The lines of professionalism have been blurred, but it can be hard to navigate dress codes and how to present the human aspect of your business when you are an SME.
This problem primarily occurs for SMEs when they are trying to establish their company’s brand image; because dress is a marker of a success, class and socioeconomics, uniforms and your staff’s image can have a great impact on targeting your desired audience. There are also practical concerns associated with uniforms and dress codes, for example, will your customers be able to identify your staff when they need assistance?
Our tips are ideal for small, independent brands looking for uniform solutions that accurately represent their brand. These can be used across all industries and all standards of professionalism.
Lanyards are practical, tidy and professional tools that staff can wear around their necks, even when wearing their own clothes. Lanyards can work alongside dress codes to keep things consistent to a certain extent, ensuring your company is maintaining a certain level of formality. Supplying your staff with lanyards means that they are easily identifiable, wearing a company colour and corporate branding. Lanyards can be customised with brand names, logos and more. They can also be used to carry ID cards, swipe or key cards.
If you are eager to promote individuality, creativity and style, staff can wear lanyards with a non-uniform dress code. This means each member of the team will be individually dressed but all share this one cohesive piece. Alternatively, you could also choose to appoint dress guidelines alongside lanyards, to promote a cohesive brand image. This could be particularly ideal if you want your staff to wear or showcase items that are available or on sale in your store. Furthermore, lanyards in a uniformed work environment could help to build customer relationships, using lanyards as name cards or identifiers that make your team look professional but approachable.
Pick one piece of uniform
For a happy medium, you could provide your team with one staple piece of uniform to wear every single day, this could be a branded shirt or a structured, professional blazer, depending on the industry standards. Research and experts indicate that allowing your employees to show their individuality and personal style, yet a uniform also unites a team and helps to create work / life balances. This could be the perfect solution for you, and your SME to maximise on the best of both worlds.

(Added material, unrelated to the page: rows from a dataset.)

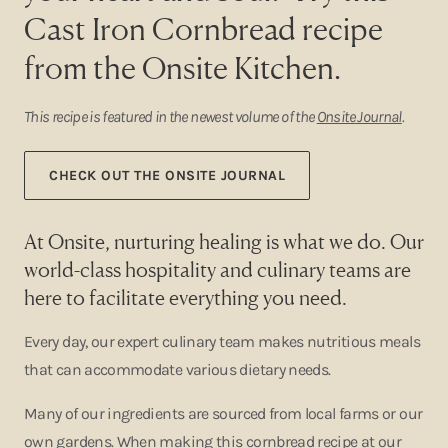
Cast Iron Cornbread recipe
from the Onsite Kitchen.
This recipe is featured in the newest volume of the
Onsite Journal
.
CHECK OUT THE ONSITE JOURNAL
At Onsite, nurturing healing is what we do. Our
world-class hospitality and culinary teams are
here to facilitate everything you need.
Every day, our expert culinary team makes nutritious meals
that can accommodate various dietary needs.
Many of our ingredients are sourced from local farms or our
own gardens. When making this cornbread recipe at our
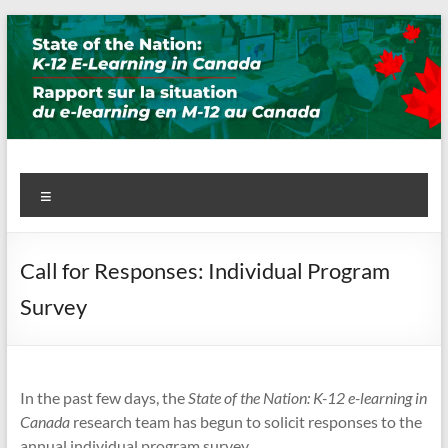
Skip
to
content
State of the Nation: K-12 E-
Menu
Learning in Canada
Call for Responses: Individual Program
Survey
In the past few days, the
State of the Nation: K-12 e-learning in
Canada
research team has begun to solicit responses to the
annual individual program survey.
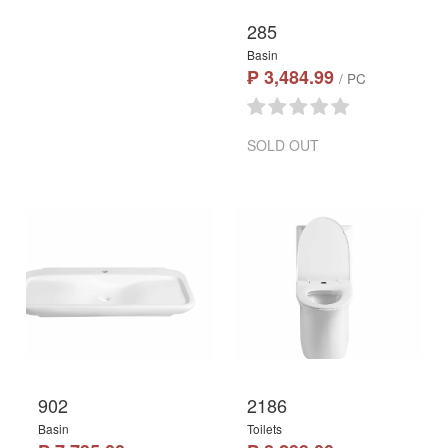
285
Basin
₱ 3,484.99
/ PC
SOLD OUT
902
2186
Basin
Toilets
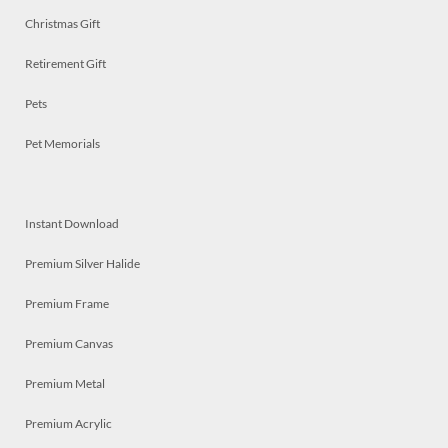
Christmas Gift
Retirement Gift
Pets
Pet Memorials
Instant Download
Premium Silver Halide
Premium Frame
Premium Canvas
Premium Metal
Premium Acrylic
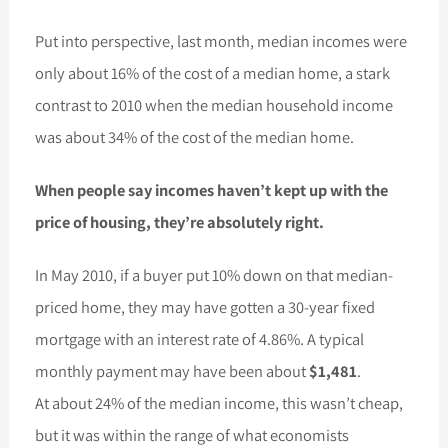
Put into perspective, last month, median incomes were
only about 16% of the cost of a median home, a stark
contrast to 2010 when the median household income
was about 34% of the cost of the median home.
When people say incomes haven’t kept up with the
price of housing, they’re absolutely right.
In May 2010, if a buyer put 10% down on that median-
priced home, they may have gotten a 30-year fixed
mortgage with an interest rate of 4.86%. A typical
monthly payment may have been about
$1,481
.
At about 24% of the median income, this wasn’t cheap,
but it was within the range of what economists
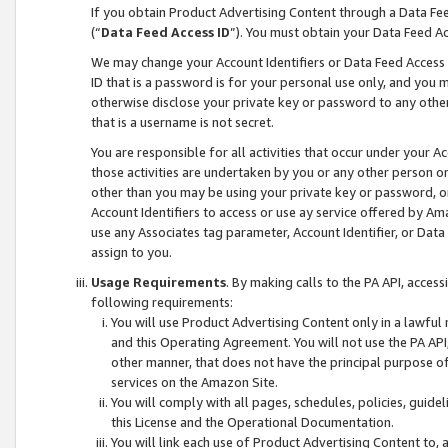
If you obtain Product Advertising Content through a Data F
(“
Data Feed Access ID
”). You must obtain your Data Feed A
We may change your Account Identifiers or Data Feed Access ID
ID that is a password is for your personal use only, and you mu
otherwise disclose your private key or password to any other p
that is a username is not secret.
You are responsible for all activities that occur under your A
those activities are undertaken by you or any other person o
other than you may be using your private key or password, or 
Account Identifiers to access or use ay service offered by 
use any Associates tag parameter, Account Identifier, or Data
assign to you.
Usage Requirements
. By making calls to the PA API, acces
following requirements:
You will use Product Advertising Content only in a lawful
and this Operating Agreement. You will not use the PA API,
other manner, that does not have the principal purpose o
services on the Amazon Site.
You will comply with all pages, schedules, policies, guide
this License and the Operational Documentation.
You will link each use of Product Advertising Content to,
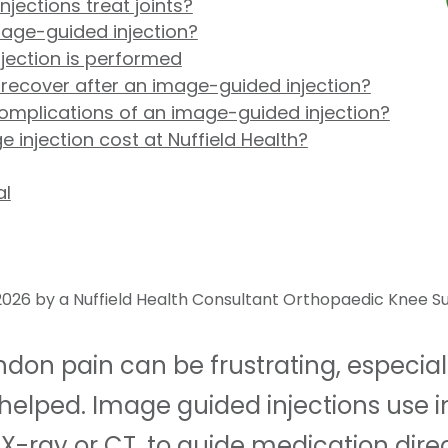
ections treat joints?
age-guided injection?
jection is performed
 recover after an image-guided injection?
complications of an image-guided injection?
injection cost at Nuffield Health?
al
026 by a Nuffield Health Consultant Orthopaedic Knee S
tendon pain can be frustrating, especia
helped. Image guided injections use 
X-ray or CT, to guide medication direc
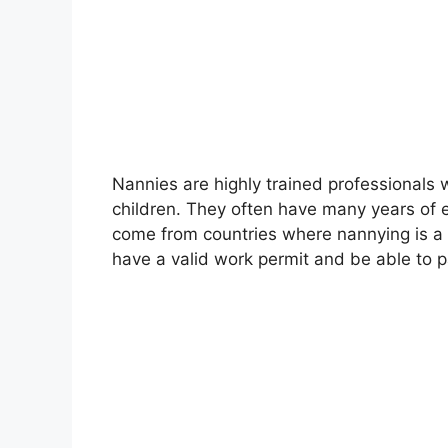
Nannies are highly trained professionals 
children. They often have many years of e
come from countries where nannying is a
have a valid work permit and be able to 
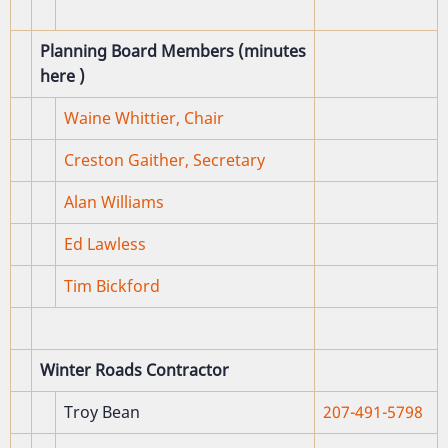
Planning Board Members (minutes
here
)
Waine Whittier, Chair
Creston Gaither, Secretary
Alan Williams
Ed Lawless
Tim Bickford
Winter Roads Contractor
Troy Bean
207-491-5798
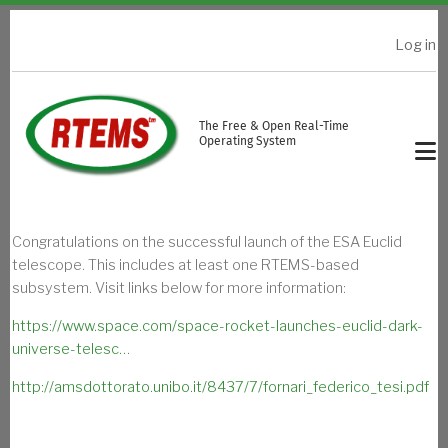
Skip to main content
Log in
USER ACCOUNT MENU
The Free & Open Real-Time
Operating System
Congratulations on the successful launch of the ESA Euclid
telescope. This includes at least one RTEMS-based
subsystem. Visit links below for more information:
https://www.space.com/space-rocket-launches-euclid-dark-
universe-telesc…
http://amsdottorato.unibo.it/8437/7/fornari_federico_tesi.pdf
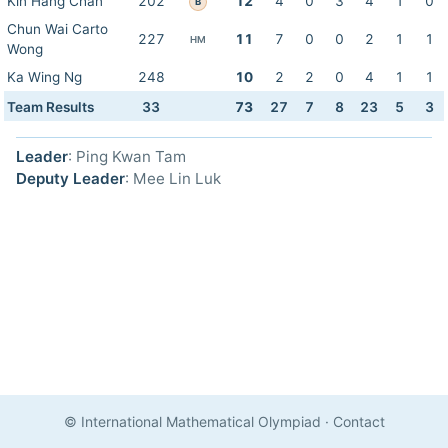
Kin Hang Chan
202
12
4
0
3
4
1
0
B
Chun Wai Carto
227
11
7
0
0
2
1
1
HM
Wong
Ka Wing Ng
248
10
2
2
0
4
1
1
Team Results
33
73
27
7
8
23
5
3
Leader
: Ping Kwan Tam
Deputy Leader
: Mee Lin Luk
© International Mathematical Olympiad
·
Contact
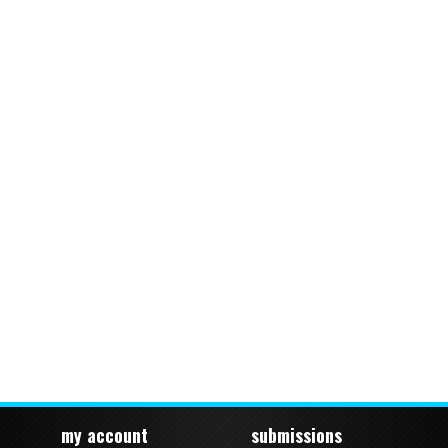
my account
submissions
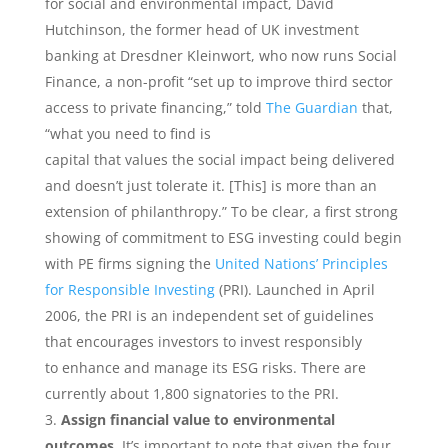
for social and environmental impact, David
Hutchinson, the former head of UK investment
banking at Dresdner Kleinwort, who now runs Social
Finance, a non-profit “set up to improve third sector
access to private financing,” told
The Guardian
that,
“what you need to find is
capital that values the social impact being delivered
and doesn’t just tolerate it. [This] is more than an
extension of philanthropy.” To be clear, a first strong
showing of commitment to ESG investing could begin
with PE firms signing the
United Nations’ Principles
for Responsible Investing
(PRI). Launched in April
2006, the PRI is an independent set of guidelines
that encourages investors to invest responsibly
to enhance and manage its ESG risks. There are
currently about 1,800 signatories to the PRI.
Assign​ ​financial​ ​value​ ​to​ ​environmental​ ​
outcomes.
​ ​It’s important to note that given the four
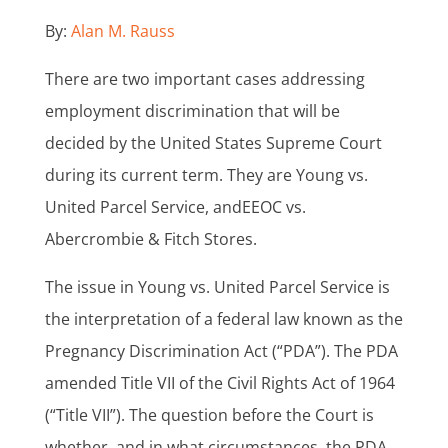
By:
Alan M. Rauss
There are two important cases addressing
employment discrimination that will be
decided by the United States Supreme Court
during its current term. They are Young vs.
United Parcel Service, andEEOC vs.
Abercrombie & Fitch Stores.
The issue in Young vs. United Parcel Service is
the interpretation of a federal law known as the
Pregnancy Discrimination Act (“PDA”). The PDA
amended Title VII of the Civil Rights Act of 1964
(“Title VII”). The question before the Court is
whether, and in what circumstances, the PDA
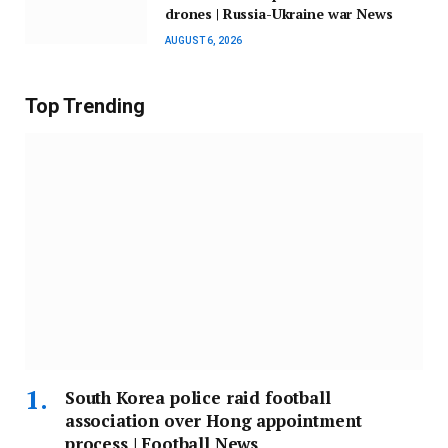
drones | Russia-Ukraine war News
AUGUST 6, 2026
Top Trending
South Korea police raid football
association over Hong appointment
process | Football News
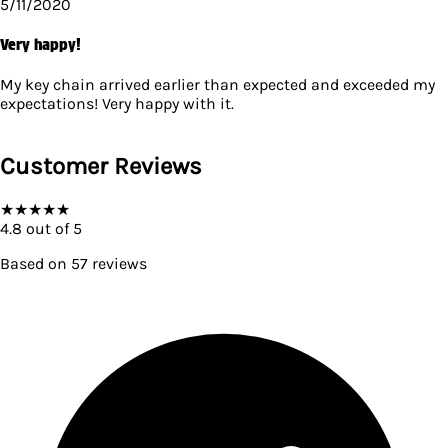
5/11/2020
Very happy!
My key chain arrived earlier than expected and exceeded my
expectations! Very happy with it.
Customer Reviews
★
★
★
★
★
4.8
out of 5
Based on
57
reviews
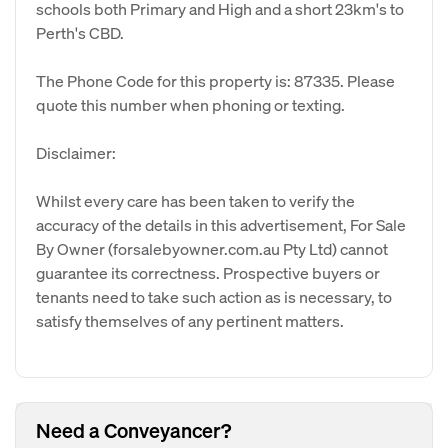
schools both Primary and High and a short 23km's to
Perth's CBD.
The Phone Code for this property is: 87335. Please
quote this number when phoning or texting.
Disclaimer:
Whilst every care has been taken to verify the
accuracy of the details in this advertisement, For Sale
By Owner (forsalebyowner.com.au Pty Ltd) cannot
guarantee its correctness. Prospective buyers or
tenants need to take such action as is necessary, to
satisfy themselves of any pertinent matters.
Need a Conveyancer?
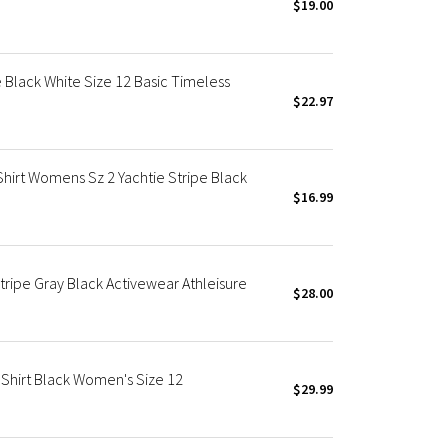
$19.00
e Black White Size 12 Basic Timeless
$22.97
Shirt Womens Sz 2 Yachtie Stripe Black
$16.99
Stripe Gray Black Activewear Athleisure
$28.00
 Shirt Black Women's Size 12
$29.99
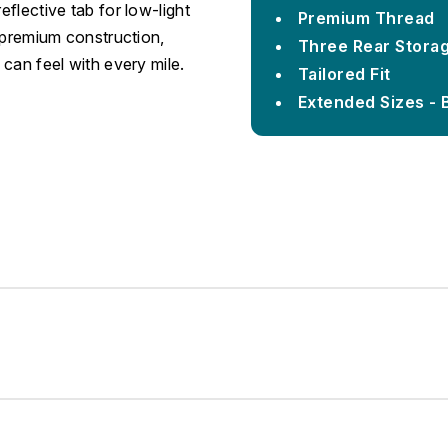
eflective tab for low-light
Premium Thread
d premium construction,
Three Rear Stora
 can feel with every mile.
Tailored Fit
Extended Sizes - 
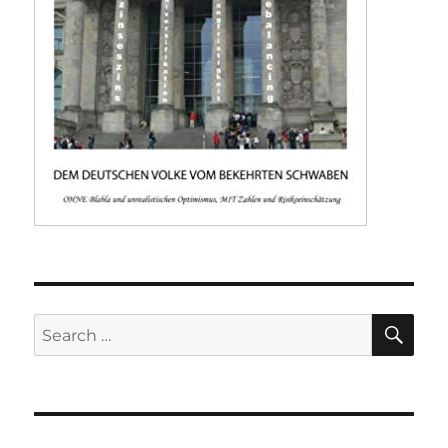
SE
Search
for:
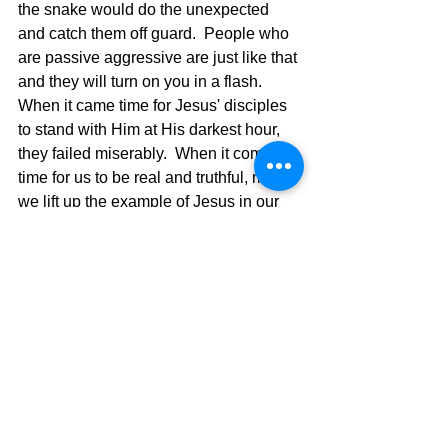
the snake would do the unexpected 
and catch them off guard.  People who 
are passive aggressive are just like that 
and they will turn on you in a flash.  
When it came time for Jesus' disciples 
to stand with Him at His darkest hour, 
they failed miserably.  When it comes 
time for us to be real and truthful, may 
we lift up the example of Jesus in our 
life through word and deed and be 
found real and totally upfront in our way 
of living.  We are to be people of 
conviction mixed with God's love telling 
the truth and not devising ways to make 
wrong become right.  We need to 
aggressively be seeking God's Will and 
growing in our faith every day, and not 
trying to make that which is wrong 
seem right.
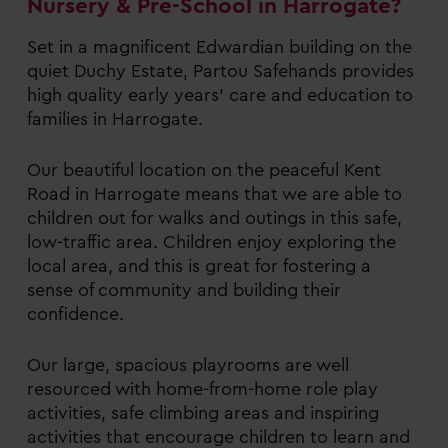
Nursery & Pre-School in Harrogate?
Set in a magnificent Edwardian building on the
quiet Duchy Estate, Partou Safehands provides
high quality early years’ care and education to
families in Harrogate.
Our beautiful location on the peaceful Kent
Road in Harrogate means that we are able to
children out for walks and outings in this safe,
low-traffic area. Children enjoy exploring the
local area, and this is great for fostering a
sense of community and building their
confidence.
Our large, spacious playrooms are well
resourced with home-from-home role play
activities, safe climbing areas and inspiring
activities that encourage children to learn and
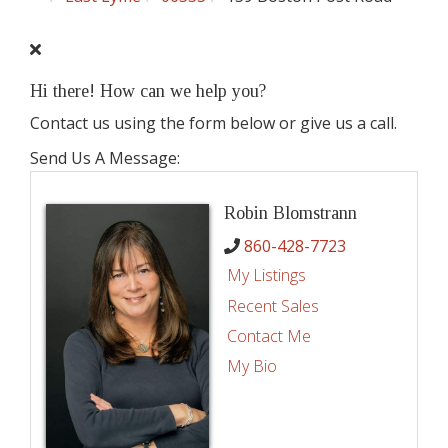
Hi there! How can we help you?
Contact us using the form below or give us a call.
Send Us A Message:
Robin Blomstrann
860-428-7723
My Listings
Recent Sales
Contact Me
My Bio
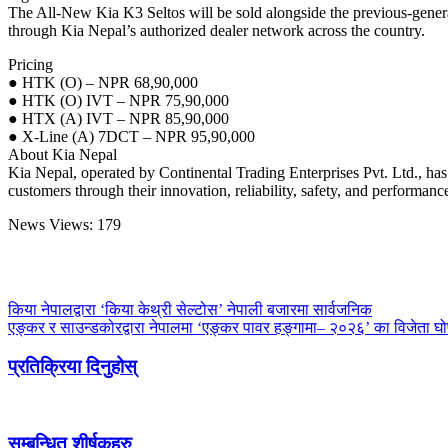
The All-New Kia K3 Seltos will be sold alongside the previous-generat
through Kia Nepal’s authorized dealer network across the country.
Pricing
● HTK (O) – NPR 68,90,000
● HTK (O) IVT – NPR 75,90,000
● HTX (A) IVT – NPR 85,90,000
● X-Line (A) 7DCT – NPR 95,90,000
About Kia Nepal
Kia Nepal, operated by Continental Trading Enterprises Pvt. Ltd., has 
customers through their innovation, reliability, safety, and performanc
News Views:
179
किया नेपालद्वारा ‘किया केथ्री सेल्टोस’ नेपाली बजारमा सार्वजनिक
एङ्कर र साउन्डकोरद्वारा नेपालमा ‘एङ्कर पावर हङ्गामा– २०२६’ का विजेता घ
प्रतिक्रिया दिनुहोस्
सम्बन्धित शीर्षकहरु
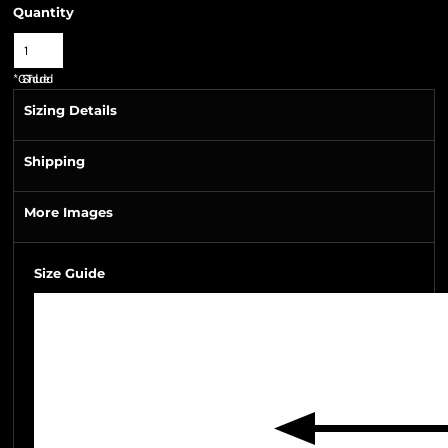
Quantity
*
GST Included
Sizing Details
Shipping
More Images
Size Guide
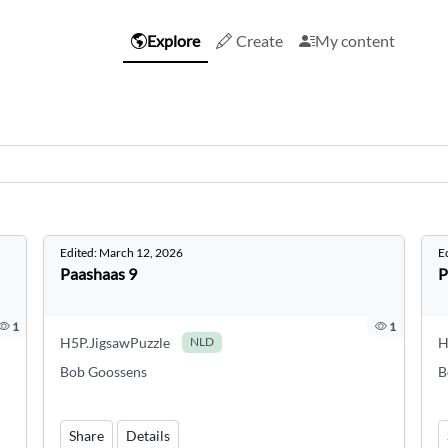
Explore
Create
My content
Edited:
March 12, 2026
E
Paashaas 9
P
1
1
H5P.JigsawPuzzle
H
NLD
Bob Goossens
B
Share
Details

The individual piece of uniform could also be practical, for example protective chainsaw trousers for those working outdoors or with sharp equipment and products at below-the-waist height. Alternatively, a blazer is representative of professional services; this could be suitable for sales people or teams, estate agents and many more companies that have staff to travel around an area to represent your company.
Pick specific rules
Uniforms can have poor connotations for employees and outsiders that perceive your business. Although the aim may be to curate a cohesive and professional aesthetic, in many cases uniforms make employees look low-level. Think of uniformed police officers versus their superiors, detectives and sergeants that wear plain clothes.
If you are trying to maintain a higher level of formality, you might be best prescribing individual rules to your team. This can be, ‘men must wear collared shirts’ and ‘no open toed shoes’, for example. This prohibits more casual items, like t-shirts and sandals but still allows plenty of room for individual style and creative flair, if your employees are so inclined.
The problem with this dress code is that your staff will be harder to identify if they are working in a public or busy environment. Lanyards, ID badges or markers are the ultimate solution to all workplace dress codes.